_INFORMATION SUPPLIED_
=== Begin Enclosure ===

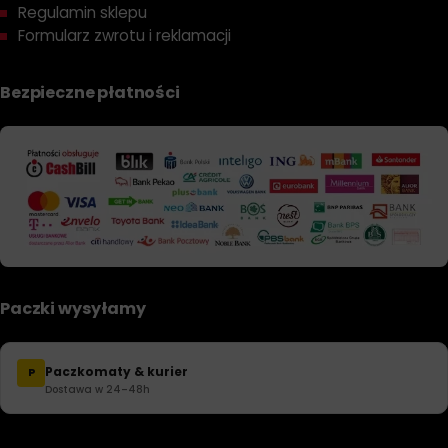
Regulamin sklepu
Formularz zwrotu i reklamacji
Bezpieczne płatności
Paczki wysyłamy
Paczkomaty & kurier
P
Dostawa w 24–48h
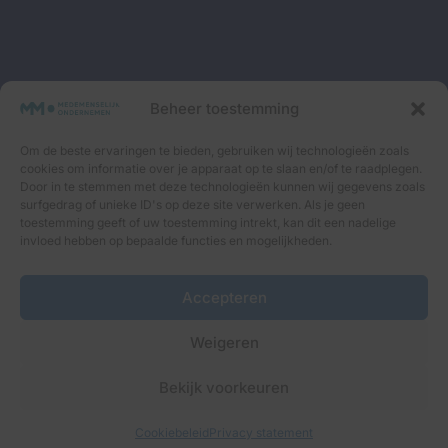
Interessante blogs, goede podcasts én fijne events.
Beheer toestemming
Samen op weg naar Medemenselijk Ondernemen.
Schrijf je in voor onze maandelijkse nieuwsbrief om
Om de beste ervaringen te bieden, gebruiken wij technologieën zoals
niets meer te missen.
cookies om informatie over je apparaat op te slaan en/of te raadplegen.
Door in te stemmen met deze technologieën kunnen wij gegevens zoals
surfgedrag of unieke ID's op deze site verwerken. Als je geen
toestemming geeft of uw toestemming intrekt, kan dit een nadelige
Inschrijven ⟶
invloed hebben op bepaalde functies en mogelijkheden.
Accepteren
Weigeren
Bekijk voorkeuren
wordt mede mogelijk gemaakt door de
Cookiebeleid
Privacy statement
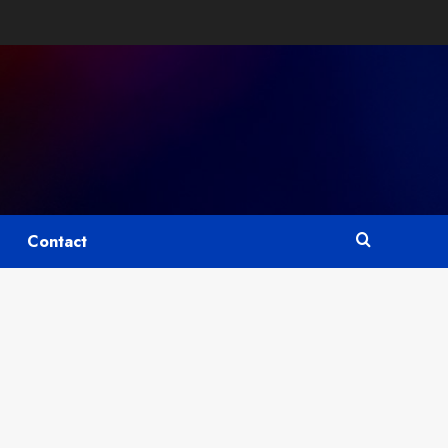
Contact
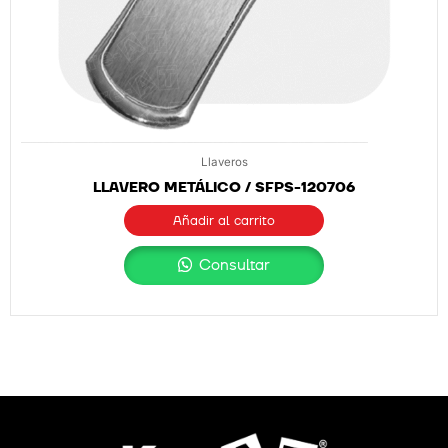
Llaveros
LLAVERO METÁLICO / SFPS-120706
Añadir al carrito
Consultar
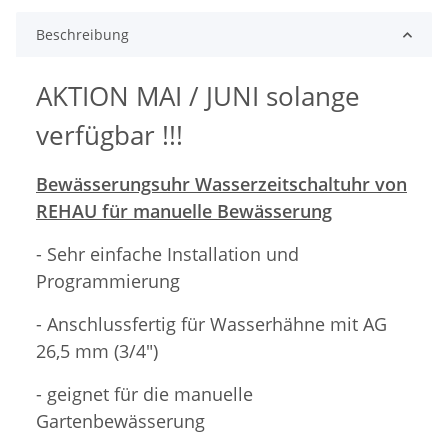
Beschreibung
AKTION MAI / JUNI solange
verfügbar !!!
Bewässerungsuhr Wasserzeitschaltuhr von
REHAU für manuelle Bewässerung
- Sehr einfache Installation und
Programmierung
- Anschlussfertig für Wasserhähne mit AG
26,5 mm (3/4")
- geignet für die manuelle
Gartenbewässerung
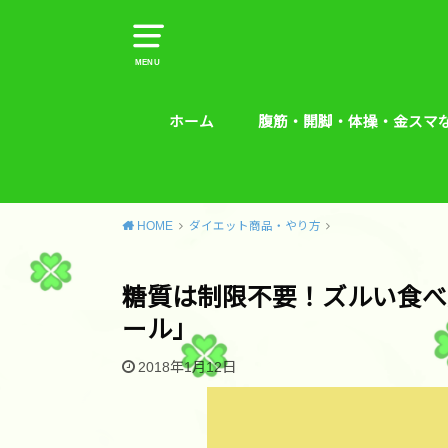
MENU
ホーム
腹筋・開脚・体操・金スマ
腹筋・開脚・体操・金スマな
腰痛予防エクササイズ
HOME
ダイエット商品・やり方
糖質は制限不要！ズルい食べ
ール」
2018年1月12日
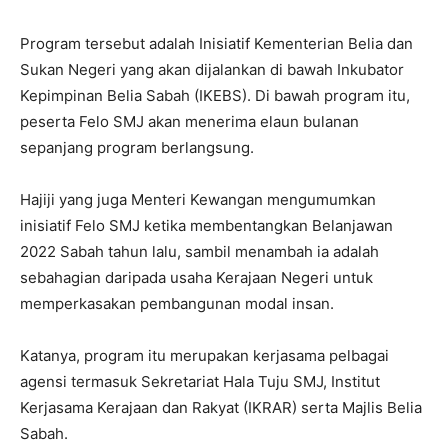
Program tersebut adalah Inisiatif Kementerian Belia dan
Sukan Negeri yang akan dijalankan di bawah Inkubator
Kepimpinan Belia Sabah (IKEBS). Di bawah program itu,
peserta Felo SMJ akan menerima elaun bulanan
sepanjang program berlangsung.
Hajiji yang juga Menteri Kewangan mengumumkan
inisiatif Felo SMJ ketika membentangkan Belanjawan
2022 Sabah tahun lalu, sambil menambah ia adalah
sebahagian daripada usaha Kerajaan Negeri untuk
memperkasakan pembangunan modal insan.
Katanya, program itu merupakan kerjasama pelbagai
agensi termasuk Sekretariat Hala Tuju SMJ, Institut
Kerjasama Kerajaan dan Rakyat (IKRAR) serta Majlis Belia
Sabah.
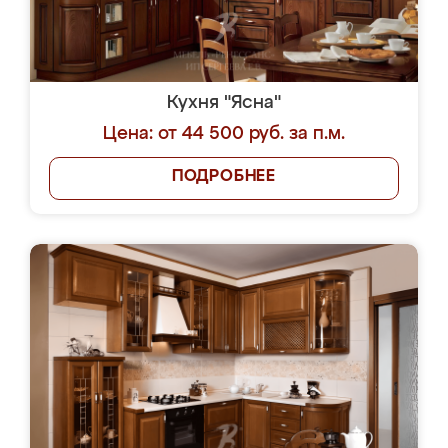
Кухня "Ясна"
Цена: от 44 500 руб. за п.м.
ПОДРОБНЕЕ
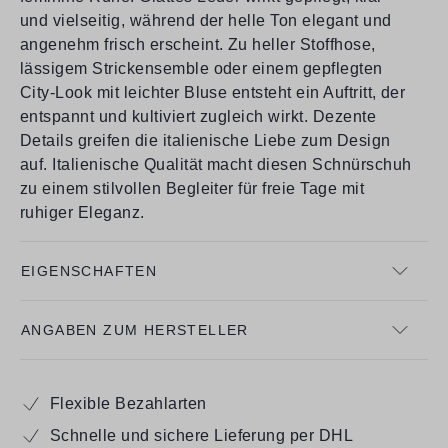
und vielseitig, während der helle Ton elegant und
angenehm frisch erscheint. Zu heller Stoffhose,
lässigem Strickensemble oder einem gepflegten
City-Look mit leichter Bluse entsteht ein Auftritt, der
entspannt und kultiviert zugleich wirkt. Dezente
Details greifen die italienische Liebe zum Design
auf. Italienische Qualität macht diesen Schnürschuh
zu einem stilvollen Begleiter für freie Tage mit
ruhiger Eleganz.
EIGENSCHAFTEN
ANGABEN ZUM HERSTELLER
Flexible Bezahlarten
Schnelle und sichere Lieferung per DHL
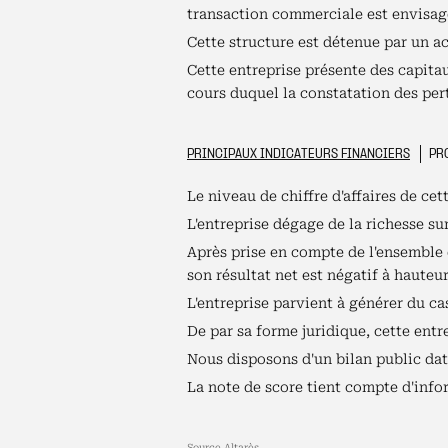
transaction commerciale est envisage
Cette structure est détenue par un ac
Cette entreprise présente des capitau
cours duquel la constatation des pert
PRINCIPAUX INDICATEURS FINANCIERS
PRO
Le niveau de chiffre d'affaires de cet
L'entreprise dégage de la richesse su
Après prise en compte de l'ensemble d
son résultat net est négatif à hauteu
L'entreprise parvient à générer du cas
De par sa forme juridique, cette ent
Nous disposons d'un bilan public dat
La note de score tient compte d'infor
Source Altarès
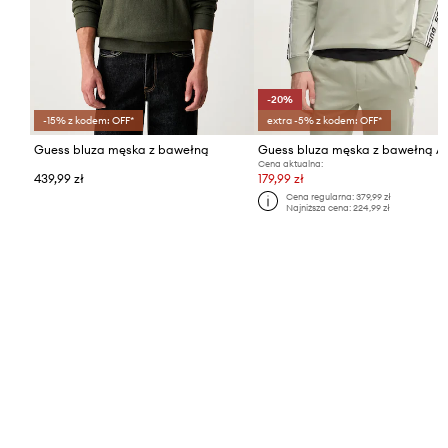
-20%
-15% z kodem: OFF*
extra -5% z kodem: OFF*
Guess bluza męska z bawełną
Guess bluza męska z bawełną 
Cena aktualna:
439,99 zł
179,99 zł
Cena regularna:
379,99 zł
Najniższa cena:
224,99 zł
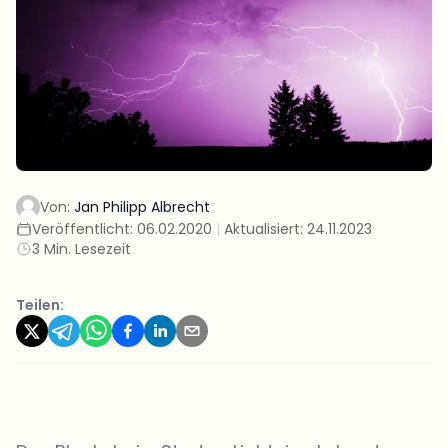
Von:
Jan Philipp Albrecht
Veröffentlicht:
06.02.2020
|
Aktualisiert:
24.11.2023
3 Min. Lesezeit
Teilen:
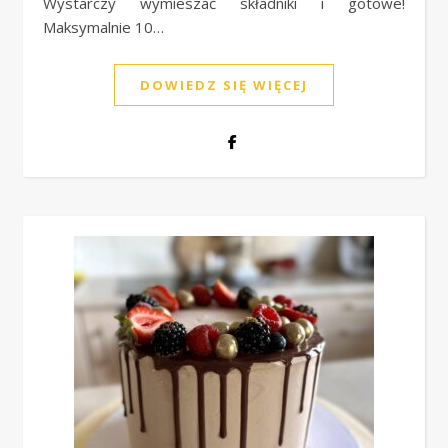
Wystarczy wymieszać składniki i gotowe!
Maksymalnie 10…
DOWIEDZ SIĘ WIĘCEJ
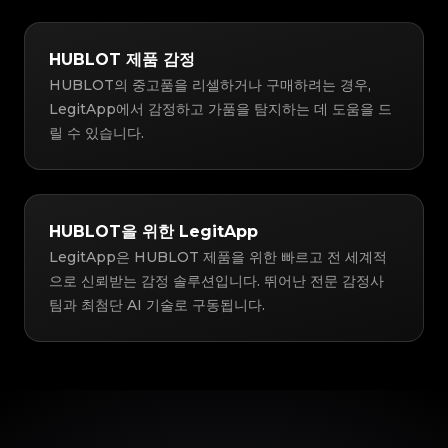
HUBLOT 제품 감정
HUBLOT의 중고품을 리셀하거나 구매하려는 경우,
LegitApp에서 감정하고 가품을 탐지하는 데 도움을 드
릴 수 있습니다.
HUBLOT을 위한 LegitApp
LegitApp은 HUBLOT 제품을 위한 빠르고 전 세계적
으로 신뢰받는 감정 솔루션입니다. 뛰어난 전문 감정사
팀과 최첨단 AI 기술로 구동됩니다.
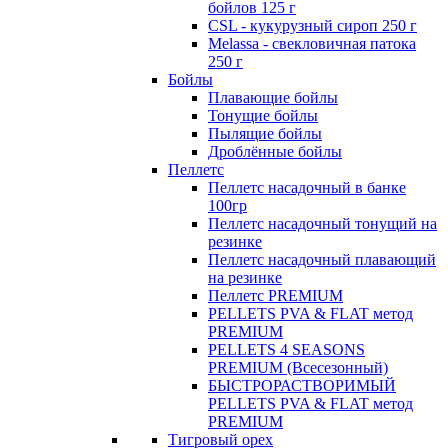
бойлов 125 г
CSL - кукурузный сироп 250 г
Melassa - свекловичная патока
250 г
Бойлы
Плавающие бойлы
Тонущие бойлы
Пылящие бойлы
Дроблённые бойлы
Пеллетс
Пеллетс насадочный в банке
100гр
Пеллетс насадочный тонущий на
резинке
Пеллетс насадочный плавающий
на резинке
Пеллетс PREMIUM
PELLETS PVA & FLAT метод
PREMIUM
PELLETS 4 SEASONS
PREMIUM (Всесезонный)
БЫСТРОРАСТВОРИМЫЙ
PELLETS PVA & FLAT метод
PREMIUM
Тигровый орех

=== End Enclosure ===

_WHAT TO DO_
Would you transcribe all of the entries above exactly, minus the images?

_TASK ANSWER_
Regulamin sklepu
Formularz zwrotu i reklamacji
Bezpieczne płatności
Paczki wysyłamy
Paczkomaty & kurier
P
Dostawa w 24–48h
Interessante blogs, goede podcasts én fijne events.
Beheer toestemming
Samen op weg naar Medemenselijk Ondernemen.
Schrijf je in voor onze maandelijkse nieuwsbrief om
Om de beste ervaringen te bieden, gebruiken wij technologieën zoals
niets meer te missen.
cookies om informatie over je apparaat op te slaan en/of te raadplegen.
Door in te stemmen met deze technologieën kunnen wij gegevens zoals
surfgedrag of unieke ID's op deze site verwerken. Als je geen
toestemming geeft of uw toestemming intrekt, kan dit een nadelige
Inschrijven ⟶
invloed hebben op bepaalde functies en mogelijkheden.
Accepteren
Weigeren
Bekijk voorkeuren
wordt mede mogelijk gemaakt door de
Cookiebeleid
Privacy statement
Contact
Llaveros
LLAVERO METÁLICO / SFPS-120706
Añadir al carrito
Consultar
Beschreibung
AKTION MAI / JUNI solange
verfügbar !!!
Bewässerungsuhr Wasserzeitschaltuhr von
REHAU für manuelle Bewässerung
- Sehr einfache Installation und
Programmierung
- Anschlussfertig für Wasserhähne mit AG
26,5 mm (3/4")
- geignet für die manuelle
Gartenbewässerung
MENU
ホーム
腹筋・開脚・体操・金スマ
腹筋・開脚・体操・金スマな
腰痛予防エクササイズ
HOME
ダイエット商品・やり方
糖質は制限不要！ズルい食べ
ール」
2018年1月12日
Program tersebut adalah Inisiatif Kementerian Belia dan
Sukan Negeri yang akan dijalankan di bawah Inkubator
Kepimpinan Belia Sabah (IKEBS). Di bawah program itu,
peserta Felo SMJ akan menerima elaun bulanan
sepanjang program berlangsung.
Hajiji yang juga Menteri Kewangan mengumumkan
inisiatif Felo SMJ ketika membentangkan Belanjawan
2022 Sabah tahun lalu, sambil menambah ia adalah
sebahagian daripada usaha Kerajaan Negeri untuk
memperkasakan pembangunan modal insan.
Katanya, program itu merupakan kerjasama pelbagai
agensi termasuk Sekretariat Hala Tuju SMJ, Institut
Kerjasama Kerajaan dan Rakyat (IKRAR) serta Majlis Belia
Sabah.
Кухня "Ясна"
Цена: от 44 500 руб. за п.м.
ПОДРОБНЕЕ
und vielseitig, während der helle Ton elegant und
angenehm frisch erscheint. Zu heller Stoffhose,
lässigem Strickensemble oder einem gepflegten
City-Look mit leichter Bluse entsteht ein Auftritt, der
entspannt und kultiviert zugleich wirkt. Dezente
Details greifen die italienische Liebe zum Design
auf. Italienische Qualität macht diesen Schnürschuh
zu einem stilvollen Begleiter für freie Tage mit
ruhiger Eleganz.
EIGENSCHAFTEN
ANGABEN ZUM HERSTELLER
Flexible Bezahlarten
Schnelle und sichere Lieferung per DHL
transaction commerciale est envisage
Cette structure est détenue par un ac
Cette entreprise présente des capitau
cours duquel la constatation des pert
PRINCIPAUX INDICATEURS FINANCIERS
PRO
Le niveau de chiffre d'affaires de cet
L'entreprise dégage de la richesse su
Après prise en compte de l'ensemble d
son résultat net est négatif à hauteu
L'entreprise parvient à générer du cas
De par sa forme juridique, cette ent
Nous disposons d'un bilan public dat
La note de score tient compte d'infor
Source Altarès
-20%
-15% z kodem: OFF*
extra -5% z kodem: OFF*
Guess bluza męska z bawełną
Guess bluza męska z bawełną 
Cena aktualna:
439,99 zł
179,99 zł
Cena regularna:
379,99 zł
Najniższa cena:
224,99 zł
Von:
Jan Philipp Albrecht
Veröffentlicht:
06.02.2020
|
Aktualisiert:
24.11.2023
3 Min. Lesezeit
Teilen:
Wystarczy wymieszać składniki i gotowe!
Maksymalnie 10…
DOWIEDZ SIĘ WIĘCEJ
HUBLOT 제품 감정
HUBLOT의 중고품을 리셀하거나 구매하려는 경우,
LegitApp에서 감정하고 가품을 탐지하는 데 도움을 드
릴 수 있습니다.
HUBLOT을 위한 LegitApp
LegitApp은 HUBLOT 제품을 위한 빠르고 전 세계적
으로 신뢰받는 감정 솔루션입니다. 뛰어난 전문 감정사
팀과 최첨단 AI 기술로 구동됩니다.
бойлов 125 г
CSL - кукурузный сироп 250 г
Melassa - свекловичная патока
250 г
Бойлы
Плавающие бойлы
Тонущие бойлы
Пылящие бойлы
Дроблённые бойлы
Пеллетс
Пеллетс насадочный в банке
100гр
Пеллетс насадочный тонущий на
резинке
Пеллетс насадочный плавающий
на резинке
Пеллетс PREMIUM
PELLETS PVA & FLAT метод
PREMIUM
PELLETS 4 SEASONS
PREMIUM (Всесезонный)
БЫСТРОРАСТВОРИМЫЙ
PELLETS PVA & FLAT метод
PREMIUM
Тигровый орех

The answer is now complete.